Ia serupa tuan dan aku selayak budak yang mesti menuruti seluruh keinginannya tanpa mampu menolak, sekalipun hal-hal yang dilakukkannya bertolak belakang dalam segi rasional.

Aku rindu wujudmu, An.
Rindu kau dengan segala keindahan yang Tuhan anugerahkan.
Aku merindukan pelukmu, perhatianmu, rasa pedulimu, keberadaanmu, seluruhmu.
Kau tempat pulang ternyaman yang teramat mujarab mencipta tenang, hingga selepas kau pergi aku kembali onar.

An, bagaimana kabar semestamu?
Bagaimana orang-orang yang kau temui selepas aku?
Siapa saja yang kini menjadi pusat bahagiamu, dan menjadi pendengar utama setiap kau ada apa-apa?

An, seringkali aku merasa benar-benar sendirian.
Aku takut, An.
Hingga kini tak jua kutemui sosok sebaik dirimu.
Aku teramat rentan, An.

An, sungguh, aku ingin kembali.
Sejenak saja...

Andai ada akses yang bisa memutar ulang, aku ingin memelukmu dan menyampaikan banyak hal.

An, andai aku tahu akhir kita seperti ini, aku ingin memaknai waktu denganmu lebih baik lagi.
Aku ingin melewati lebih banyak hal lagi saat masih denganmu.
Aku ingin mengatakan seluruh perasaanku sebelum terlambat dan menjadi asing seperti ini, An.

An, apa kau bahagia?

Semoga...
Sebab mendoakanmu untuk bahagia adalah cara terakhir yang selalu aku pintakan pada Tuhan untuk bisa menyampaikan wujud rasa sayang.

Semoga semesta berlaku baik padamu, An.
Aku tahu seharusnya aku pun harus bahagia, atau setidaknya berusaha untuk bahagia.
Sebab bahagia tak akan pernah aku temukan, bila menangisimu terus-menerus aku lakukan.

Tapi, An...
Kehilanganmu adalah seampuh-ampuhnya kesedihan, tangis yang tak ingin aku awetkan namun terus mengalir tanpa kenal pemberhentian.
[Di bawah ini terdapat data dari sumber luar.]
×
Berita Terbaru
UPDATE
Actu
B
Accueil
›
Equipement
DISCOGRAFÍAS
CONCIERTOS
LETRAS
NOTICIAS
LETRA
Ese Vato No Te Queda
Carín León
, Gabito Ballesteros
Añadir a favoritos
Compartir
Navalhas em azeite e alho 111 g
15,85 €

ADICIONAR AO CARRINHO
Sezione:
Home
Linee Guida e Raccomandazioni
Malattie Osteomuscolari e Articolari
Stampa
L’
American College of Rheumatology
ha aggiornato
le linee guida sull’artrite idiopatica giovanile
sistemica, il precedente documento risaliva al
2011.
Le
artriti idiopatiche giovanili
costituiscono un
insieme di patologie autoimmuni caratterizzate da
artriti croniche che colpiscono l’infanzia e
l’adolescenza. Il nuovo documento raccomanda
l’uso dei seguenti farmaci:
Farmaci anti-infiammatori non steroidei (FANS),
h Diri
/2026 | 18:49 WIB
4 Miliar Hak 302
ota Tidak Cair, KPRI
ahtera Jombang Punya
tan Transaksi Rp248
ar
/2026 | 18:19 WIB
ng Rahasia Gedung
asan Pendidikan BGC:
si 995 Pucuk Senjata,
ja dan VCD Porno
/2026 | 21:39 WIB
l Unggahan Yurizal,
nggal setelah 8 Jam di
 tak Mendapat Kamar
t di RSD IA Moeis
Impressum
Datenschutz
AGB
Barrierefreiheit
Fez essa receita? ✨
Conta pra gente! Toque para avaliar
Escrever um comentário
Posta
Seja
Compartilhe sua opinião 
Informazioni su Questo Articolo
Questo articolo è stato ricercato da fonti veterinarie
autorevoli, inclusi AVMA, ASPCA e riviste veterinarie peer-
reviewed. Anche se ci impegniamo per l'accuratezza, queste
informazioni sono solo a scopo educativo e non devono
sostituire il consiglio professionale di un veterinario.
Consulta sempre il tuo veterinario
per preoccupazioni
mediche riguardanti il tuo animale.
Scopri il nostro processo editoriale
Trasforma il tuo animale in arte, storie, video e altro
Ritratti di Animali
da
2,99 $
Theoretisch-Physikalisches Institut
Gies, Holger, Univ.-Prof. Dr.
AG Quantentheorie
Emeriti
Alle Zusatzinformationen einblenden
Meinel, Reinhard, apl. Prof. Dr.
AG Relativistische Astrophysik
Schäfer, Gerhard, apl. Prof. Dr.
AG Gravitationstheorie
An, kehilanganmu sama saja dengan kehilangan diriku sendiri.

Tidak mudah, An...

Tidak mudah...

Tolong jangan paksa aku untuk lekas berlalu.

Tolong, An...

Izinkan aku bersedih hingga benar-benar habis rasa sedih.
Hingga puas tangis membuat kepalaku mendidih.

Kau?
Terserah, An.

Tapi aku harap kau tak sesedih aku.
Sebab aku akan jauh lebih berdarah-darah kala mendapati kau susah.

Tak apa, An.
Kau bahagia saja.
Nikmati dunia barumu, bersenang-senanglah dengan segala pilihanmu.

Aku?
Maaf, sebab aku masih ingin di sini, An.
Biarkan aku menikmati kesedihan sebagai menu mewah yang membuat hatiku kian kenyang oleh darah.
Sampai aku benar-benar merasa cukup, sampai mata dan batin ikut muak, sampai waktu yang tak terkira. Maaf...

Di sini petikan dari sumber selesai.